Text section
>>>>
In 2018, Scientific American published an article titled “The Number of Americans with No Religious Affiliation Is Rising,” which looked at the rising number of Americans who don’t identify with any religion. In 2018, a survey done by the Pew Research Center found 34 to 36 percent of millennials identify as atheist, agnostic, or just “nothing in particular."
Question 1: What differences are there between agnostics and atheists?
Question 2: How many types of agnostics and atheists exist?
Agnosticism is irrelevant. I find that many people who define themselves as agnostic are simply holding on to a hope that "something is out there," without evidence, and using the excuse that they don't know.
A god that tried to hold you accountable for not believing in it without giving you evidence of its existence would be very stupid.
Everyone is agnostic, including theists. They, like everyone else, DO NOT KNOW definitively if a god exists, that is why agnosticism is irrelevant.
Theist: theist = belief in god
Agnostic: a = without; gnostic = knowledge
Atheist: a = without; theist = belief in god
In order to know, you must have knowledge, in order to have knowledge, you must have evidence. Believers simply believe without evidence producing knowledge. An atheist accepts knowledge that evidence produces. Theists have NOT produced any evidence for gods.
This is why atheists demand proof in order to obtain knowledge and theists demand belief in order to sustain their faith.
A god is not defined by reality or existence, believers make the assertion that it is, the god makes no assertion whether it exists or not, it is therefore the believer who must then prove the assertions they make.
There have been innumerable myths over the centuries that are no more real or relevant than they were when the first fool believed the idiot who invented them, it would be foolish to hold onto a false legitimacy of a god until it has been proven, have the believer prove their nonsense or "truth" with evidence first. There would be no need to believe, just the acceptance of evidence.
I consider myself an agnostic atheist. I can't "know" for certain about all possibilities of any type of a 'god', but I don't "believe" in any of the definitions/positions I've encountered to this point.
I have to concur w/ @Tejas below (& that doesn't happen often!)
@Word , just below, well, I don't know what he's on about. Most thinking atheists openly state that if proof of any god were actually presented they would obviously not be an atheist about that god any more. Now, whether we would worship that creature is an entirely different matter. & his definition on agnosticism seems off to me, too. We lack the knowledge, & maybe the ability, to "know/prove" a god now, that does not say anything about the potential future. Our tools & understanding may be "new & improved"!
Despite all fancy arguments in support of agnosticism, I have never felt that it is a position but really a non position.
<<<<
Data entries
>>>>
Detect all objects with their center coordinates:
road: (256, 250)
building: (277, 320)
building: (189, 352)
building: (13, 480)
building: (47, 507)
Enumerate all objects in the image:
<<<<
>>>>
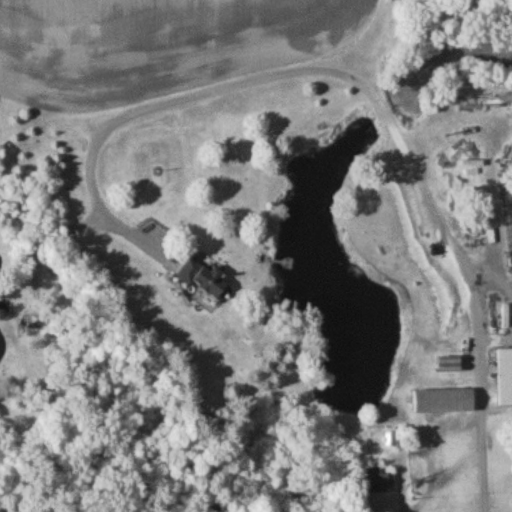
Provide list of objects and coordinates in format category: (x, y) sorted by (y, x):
<<<<
>>>>
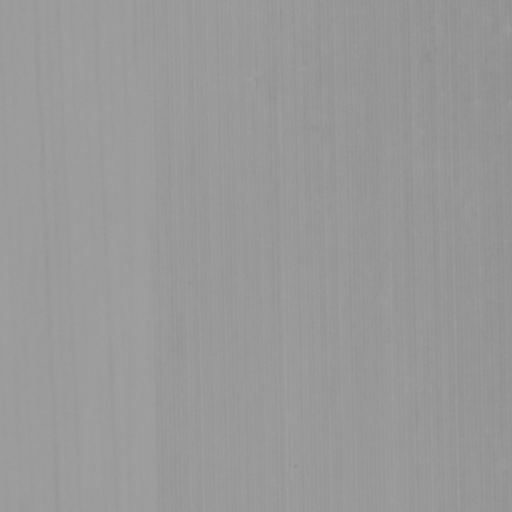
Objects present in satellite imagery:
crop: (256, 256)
<<<<
What you should do
Carry on the text about agnosticism and atheism from its final sentence. The records are separate material and have no connection to the text.

Result of the exercise
If someone asks me, 'Do you believe in leprechauns?' and I reply 'Yes, because I just believe they exist", then it's a position, albeit not a position based on fact. If I reply, "No, I don't, because no evidence of leprechauns exists" that's also a position and one based on evidence or rather a total lack of it. But if they reply, "well I don't know, and maybe it's impossible to know, and maybe they exist but I can't say either way," then to me that's not a position but a non position since it just means "I don't know". If someone actually said to me, "I don't reject the possibility of leprechauns so I have to say I don't know" I would think that odd and strange given that no evidence exists. I find the same thing is true when people say this about gods.
I also have never heard a convincing reply from any agnostic when I ask the question, as Bertrand Russell did, 'Are you EQUALLY agnostic about ALL gods? Are you as agnostic about the God Apollo as you are about your culture god, for example the Christian god? " If, after finally admitting that, as an agnostic you are not, then what IS your view of all those other gods? Defacto atheism, I would suggest. Is that logical consistency?
Agnosticism is theism lite.
One cannot be agnostic and claim to be atheist, it is like one claiming to be a probably dead, but you're not actually sure you are dead you are open to being proven right or wrong either way.
It is a very wish washy expression when used in relation to religious epistemology.
If you are alive you are not dead, if you think there might be a god, you are not atheist.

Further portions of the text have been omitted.